[Passage provided Boundary: Start]

Edna’s final awakening and her death.
Edna begins an emotional awakening when she hears Mademoiselle Reisz play the piano.
Edna was, “very fond of music” and musical renditions, sometimes, “evoked pictures in her mind.” Hearing Adele Ratignolle play, Edna’s imagines a “figure of a man.” His countenance was one of “hopeless resignation.” Here the music internally affects Edna only with feelings of loneliness. Also, Edna pictures a man instead of a woman, which might suggest that early in the novel, Edna’s life is controlled by men. This control effects even her inner thoughts and emotions. Comparatively, when Mademoiselle Reisz plays the first chord a “keen tremor” goes down Edna’s spinal column. Edna has heard other piano artist play. This time, hearing Reisz play was perhaps the first time “her being was tempered to take an impress of the abiding truth.” Edna waits for the inevitable lonely images in her mind, but they do not appear. Instead, “passions themselves were aroused within her soul.” Edna, “trembles…chokes…and the tears blinded her. Such is the physical reaction Edna has to the music. This physical reaction is described in sexual language, which shows that Mademoiselle Reisz’s music has awakened Edna to the possibility of sexual passion as well as emotional expression. This is the beginning of Edna’s awakening where she allows herself to fully feel and express her
emotions.

[Passage provided Boundary: End]
[Raw data Boundary: Start]

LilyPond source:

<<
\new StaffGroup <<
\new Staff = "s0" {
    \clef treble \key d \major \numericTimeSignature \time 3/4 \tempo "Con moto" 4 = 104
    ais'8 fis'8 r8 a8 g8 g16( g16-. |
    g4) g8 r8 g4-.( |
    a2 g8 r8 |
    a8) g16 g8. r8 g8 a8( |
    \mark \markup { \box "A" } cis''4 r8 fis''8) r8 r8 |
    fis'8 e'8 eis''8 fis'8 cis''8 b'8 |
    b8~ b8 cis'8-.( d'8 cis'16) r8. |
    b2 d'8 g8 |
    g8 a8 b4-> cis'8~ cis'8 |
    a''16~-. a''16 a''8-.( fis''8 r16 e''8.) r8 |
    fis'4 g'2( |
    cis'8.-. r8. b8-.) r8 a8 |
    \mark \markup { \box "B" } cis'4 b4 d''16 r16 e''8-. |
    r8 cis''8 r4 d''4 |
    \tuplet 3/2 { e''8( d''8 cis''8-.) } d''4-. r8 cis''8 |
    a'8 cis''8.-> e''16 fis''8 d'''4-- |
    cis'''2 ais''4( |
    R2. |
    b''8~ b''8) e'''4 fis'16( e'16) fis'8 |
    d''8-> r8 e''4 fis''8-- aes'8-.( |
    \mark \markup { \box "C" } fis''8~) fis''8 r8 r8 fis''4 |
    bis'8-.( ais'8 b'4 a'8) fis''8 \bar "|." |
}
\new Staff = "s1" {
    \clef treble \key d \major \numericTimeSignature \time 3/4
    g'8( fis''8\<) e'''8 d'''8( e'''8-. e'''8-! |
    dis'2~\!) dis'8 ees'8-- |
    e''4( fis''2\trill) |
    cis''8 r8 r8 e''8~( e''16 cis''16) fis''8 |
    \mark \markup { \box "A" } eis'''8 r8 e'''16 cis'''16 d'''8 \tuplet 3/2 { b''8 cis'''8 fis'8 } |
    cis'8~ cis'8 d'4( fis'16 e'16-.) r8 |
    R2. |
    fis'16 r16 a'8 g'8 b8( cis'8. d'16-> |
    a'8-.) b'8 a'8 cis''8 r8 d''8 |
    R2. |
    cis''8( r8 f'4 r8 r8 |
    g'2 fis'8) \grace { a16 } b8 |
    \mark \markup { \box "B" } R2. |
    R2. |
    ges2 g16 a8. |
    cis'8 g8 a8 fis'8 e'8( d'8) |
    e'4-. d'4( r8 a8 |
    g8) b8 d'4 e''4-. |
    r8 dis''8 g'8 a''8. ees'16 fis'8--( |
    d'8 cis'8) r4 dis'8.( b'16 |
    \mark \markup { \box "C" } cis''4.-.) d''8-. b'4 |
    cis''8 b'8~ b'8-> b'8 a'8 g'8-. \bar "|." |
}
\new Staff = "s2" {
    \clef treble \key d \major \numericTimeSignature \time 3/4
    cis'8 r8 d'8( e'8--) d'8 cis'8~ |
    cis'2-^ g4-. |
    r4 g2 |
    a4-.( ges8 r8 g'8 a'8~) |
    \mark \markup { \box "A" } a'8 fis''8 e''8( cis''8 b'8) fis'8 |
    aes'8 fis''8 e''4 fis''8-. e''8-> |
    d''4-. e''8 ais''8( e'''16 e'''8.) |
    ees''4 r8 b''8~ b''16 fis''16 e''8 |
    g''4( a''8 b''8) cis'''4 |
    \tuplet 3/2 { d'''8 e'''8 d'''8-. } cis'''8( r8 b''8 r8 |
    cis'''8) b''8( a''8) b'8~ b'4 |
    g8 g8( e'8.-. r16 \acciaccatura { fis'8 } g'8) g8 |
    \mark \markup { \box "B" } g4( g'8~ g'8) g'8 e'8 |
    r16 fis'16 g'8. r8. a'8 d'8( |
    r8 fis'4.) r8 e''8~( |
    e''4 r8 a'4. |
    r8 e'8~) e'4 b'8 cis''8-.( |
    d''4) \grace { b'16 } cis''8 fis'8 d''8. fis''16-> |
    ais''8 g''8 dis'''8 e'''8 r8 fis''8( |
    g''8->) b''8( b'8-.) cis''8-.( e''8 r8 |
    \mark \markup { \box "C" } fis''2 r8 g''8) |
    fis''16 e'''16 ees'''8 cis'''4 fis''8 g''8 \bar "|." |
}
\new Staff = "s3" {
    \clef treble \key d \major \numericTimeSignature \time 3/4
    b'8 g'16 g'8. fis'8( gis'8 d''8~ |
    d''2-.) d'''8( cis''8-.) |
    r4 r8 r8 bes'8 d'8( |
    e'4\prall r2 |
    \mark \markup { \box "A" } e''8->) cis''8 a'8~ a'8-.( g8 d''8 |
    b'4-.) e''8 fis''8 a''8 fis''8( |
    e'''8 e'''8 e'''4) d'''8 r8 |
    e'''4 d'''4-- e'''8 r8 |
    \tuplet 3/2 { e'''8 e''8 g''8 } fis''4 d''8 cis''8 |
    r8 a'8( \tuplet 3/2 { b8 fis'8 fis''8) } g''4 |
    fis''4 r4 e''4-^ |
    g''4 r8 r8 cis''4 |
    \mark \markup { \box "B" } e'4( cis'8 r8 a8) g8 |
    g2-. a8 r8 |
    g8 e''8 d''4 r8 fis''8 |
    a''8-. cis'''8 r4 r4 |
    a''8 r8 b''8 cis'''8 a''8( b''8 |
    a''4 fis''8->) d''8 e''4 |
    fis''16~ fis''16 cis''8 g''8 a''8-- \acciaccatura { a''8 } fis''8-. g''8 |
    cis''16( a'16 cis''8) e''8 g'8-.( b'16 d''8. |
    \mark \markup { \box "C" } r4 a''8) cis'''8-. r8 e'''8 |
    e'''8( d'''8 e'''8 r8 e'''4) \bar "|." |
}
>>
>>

[Raw data Boundary: End]

Activities
a - How would the paragraph of the passage on Edna's awakening that begins "Edna was, 'very fond of music'" read as a short bulleted list that keeps its main facts?
b - What comes after the last sentence of the passage on Edna's awakening? Continue the passage from that point.

Written responses
a -
- Edna loves music, and it sometimes brings pictures to her mind.
- When Adele Ratignolle plays, Edna imagines a man whose face shows "hopeless resignation," and the music stirs only loneliness in her.
- Picturing a man rather than a woman may suggest that, early in the novel, men control Edna's life, even her inner thoughts and emotions.
- When Mademoiselle Reisz plays, a "keen tremor" runs down Edna's spine. Although Edna has heard other pianists, this may be the first time she is ready to take in "the abiding truth."
- The lonely images Edna expects never appear. Instead, passions are aroused in her soul, and she trembles, chokes, and is blinded by tears.
- This physical reaction is described in sexual language. It shows that the music awakens Edna to sexual passion and emotional expression.
- This moment begins Edna's awakening, in which she lets herself fully feel and express her emotions.

b -
This emotional awakening leads to another major part of Edna’s awakening, which is her more liberated view of romance and sexuality. When Edna was a young girl, she had crazy, wild crushes, real or imagined, on the young men in her community. Her marriage to Leonce Pontiellier was one of traditional convenience. Edna married Leonce in rebellion against her father, who objected to her marrying a Catholic. Edna showed her natural inclination to rebel against authority but still married into a traditional Victorian role. Edna’s relationship with Leonce was traditional and boring with “no trace of passion.” However, when Edna became acquainted with Robert on Grand Isle, she was awakened by Robert’s attention and flirtatious attitude. Robert’s flirtations introduce a new possibility to Edna, giving her the confidence she needed to embrace her own identity. While Edna’s relationship with Robert remains non-sexual, when she meets Alcee Arobin her sexual awakening is completed. Alcee’s kiss is “the first . . . of her life to which her nature had really responded. It was a flaming torch that kindled desire.” Afterward Edna feels, “as if a mist had been lifted from her eyes’….”allowing her to, “comprehend the significance of life.” The traditional restrictions of Edna’s marriage to Leonce stifled her natural passion and required her to hide her desire for romance. With Alcee, Edna’s romantic passion is liberated. She does not have to feel ashamed of that part of herself. This sexual liberation awakens in her a passion for life that she has not experienced before.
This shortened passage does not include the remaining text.